Bisogna impadronirsi della cittadella principale del capitale finanziario. Altrimenti, tutte le frasi e tutti i progetti di salvezza saranno soltanto una mistificazione. Quanto ai capitalisti, considerati individualmente e persino nella loro maggioranza, il proletariato non intende “spogliarli” (come diceva Sciulghin per “spaventare” sé stesso e i suoi), non soltanto non intende privarli “di tutto”, ma intende invece affidar loro un’opera utile e onorevole da compiere sotto il controllo degli operai.
Nel momento in cui si avvicina una catastrofe inevitabile la cosa più utile e necessaria per il popolo è l’organizzazione. Prodigi di organizzazione proletaria: ecco qual è oggi la nostra parola d’ordine, ecco quale sarà a maggior ragione la nostra parola d’ordine e la nostra rivendicazione quando il proletariato avrà preso il potere. Se le masse non si organizzano, è impossibile istituire l’obbligo generale del lavoro, che è divenuto assolutamente necessario, è impossibile esercitare un controllo in qualche modo efficace sulle banche, sui sindacati industriali, sulla produzione e sulla ripartizione dei prodotti.
Bisogna perciò cominciare – e cominciare subito – dalla milizia operaia per avviarci con passo saldo ed esperto, pur rispettando la necessaria gradualità, verso l’istituzione di una milizia popolare, verso la sostituzione della polizia e dell’esercito permanente con l’armamento generale del popolo. Bisogna perciò trarre organizzatori capaci da tutti gli strati del popolo, da tutte le classi, senza escludere i capitalisti, che hanno attualmente l’esperienza più ricca in questo campo.
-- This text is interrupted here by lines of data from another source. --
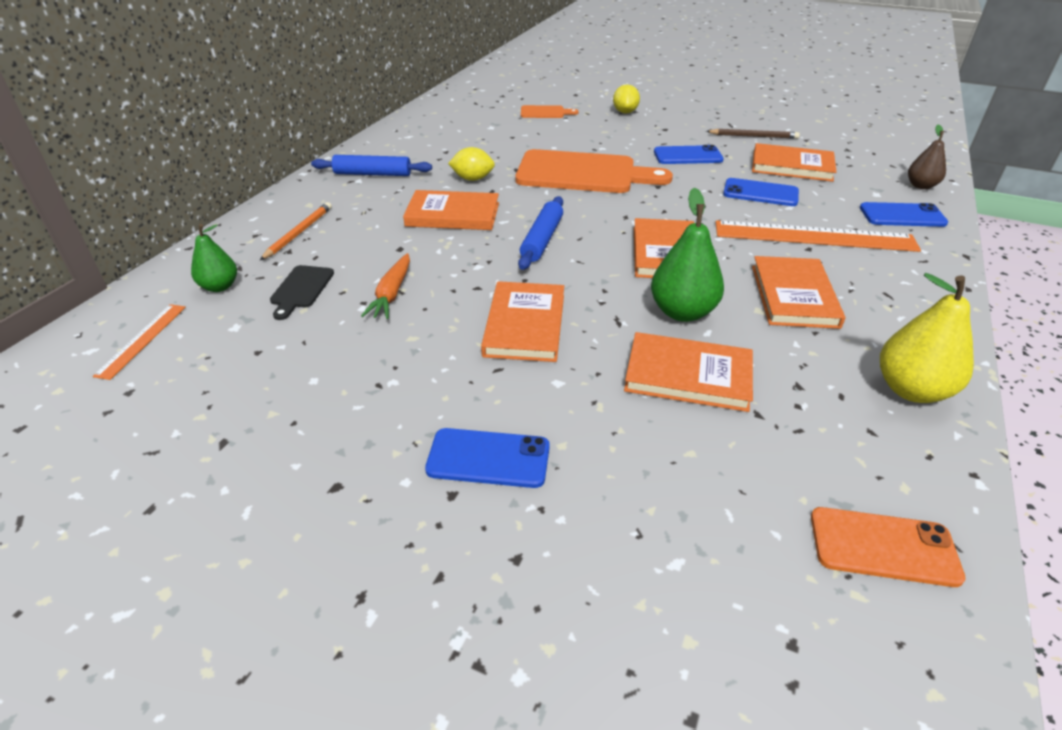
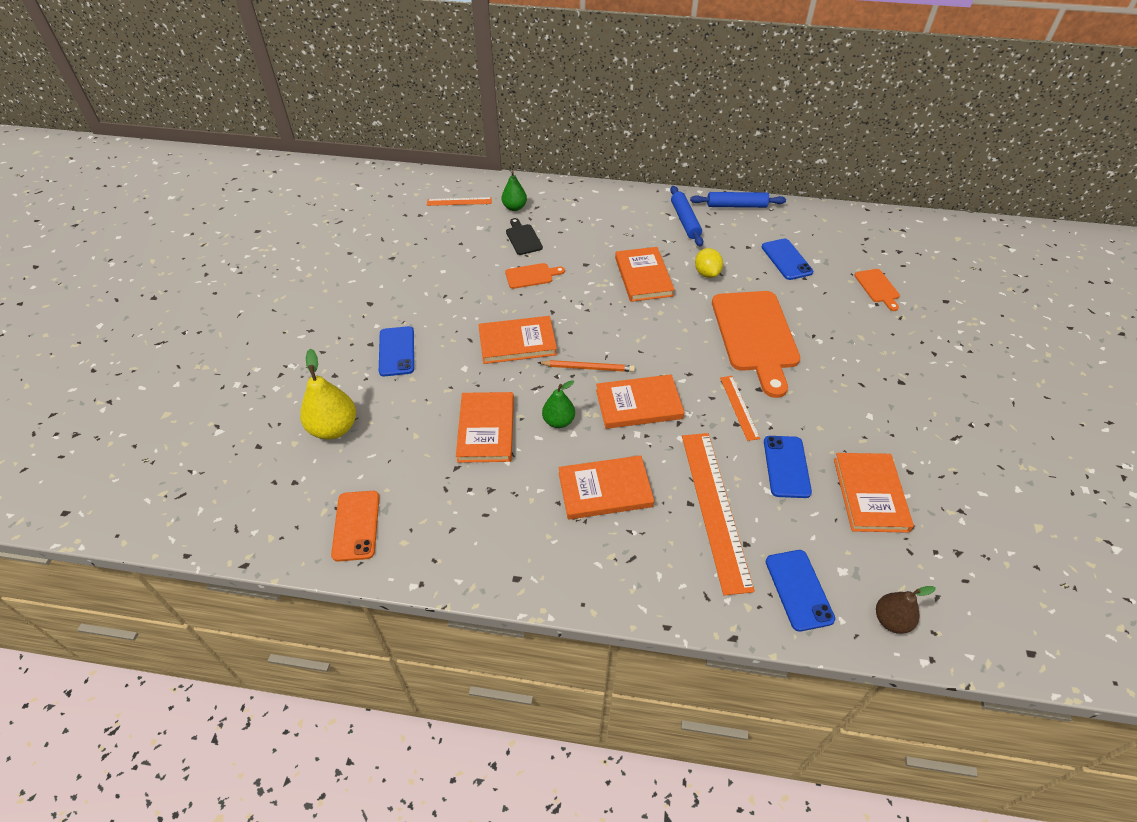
camera: 75 degrees right, 10 degrees up
(299, 233) = (585, 215): orange pencil -> orange pencil (588, 368)
(301, 289) = (523, 238): black cutting board -> black cutting board turned 75 degrees clockwise
(392, 293) = (531, 276): orange carrot -> orange cutting board
(542, 240) = (628, 331): blue rolling pin -> blue rolling pin (736, 205)
(625, 112) = (925, 345): yellow lemon -> none
(681, 200) = (739, 407): none -> orange ruler
(682, 312) = (558, 421): green pear -> green pear, size x0.63
(688, 156) = (841, 405): blue phone -> blue phone (786, 259)
(753, 136) = (934, 459): brown pencil -> none
(911, 390) = (502, 558): yellow pear -> yellow pear (334, 428)

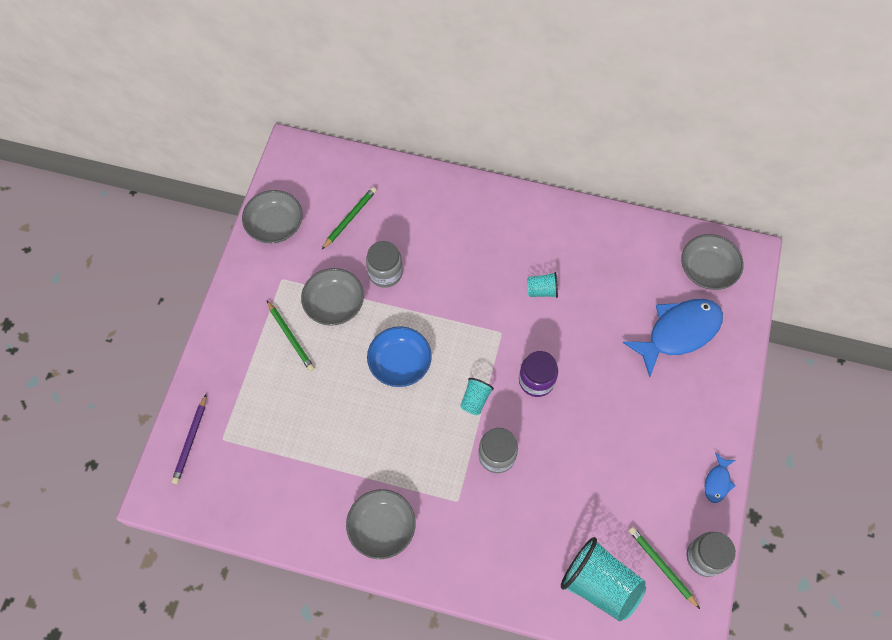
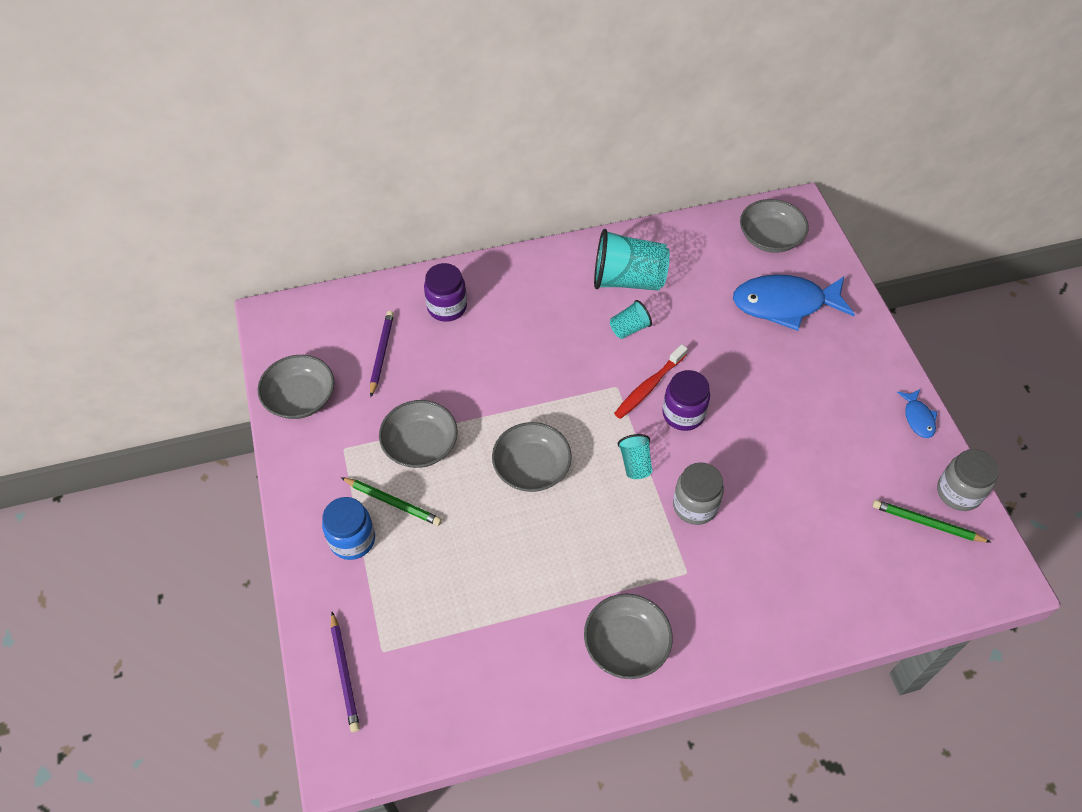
camera: 30 degrees left, 10 degrees down
(249, 350) = (352, 540): none -> blue jar
(350, 218) = (381, 353): green pencil -> purple pencil
(385, 273) = (456, 388): grey jar -> none
(400, 363) = (531, 468): blue bowl -> grey bowl
(418, 204) = (447, 307): none -> purple jar
(525, 345) = (649, 386): none -> red toothbrush
(599, 584) = (883, 574): turquoise cup -> turquoise cup (628, 280)
(678, 332) = (785, 304): blue fish -> blue fish turned 120 degrees counterclockwise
In mezzo al popolo vi sono molti uomini di talento adatti a scopo. Si tratta di forze ancora sopite tra i proletari e tra i contadini, forze che non hanno trovato modo di esplicarsi. Bisogna suscitarle dal basso, praticamente, per esempio, fra coloro che sono riusciti a sopprimere le “code” in una data località, a istituire i comitati di inquilini, a unire i domestici, a creare aziende agricole modello, a far funzionare una qualsiasi fabbrica passata nelle mani degli operai e così via. Questi organizzatori suscitati dal basso, dalla pratica, attraverso il controllo pratico delle loro capacità, devono diventare “ministri”, non nella vecchia accezione della parola, non nel senso che venga offerto loro un portafoglio, ma nel senso che si affidino loro le funzioni di istruttori e organizzatori viaggianti del popolo, i quali devono concorrere dappertutto a instaurare l’ordine più rigoroso, la massima economia del lavoro umano, la disciplina fraterna più severa.
Ecco che cosa il partito del proletariato deve propagandare in mezzo al popolo per salvarlo dalla catastrofe. Ecco che cosa il partito del proletariato deve attuare, pian piano, ma fin da ora, nelle singole località in cui detiene il potere. Ecco che cosa dovrà realizzare integralmente, quando avrà ottenuto il potere nello Stato.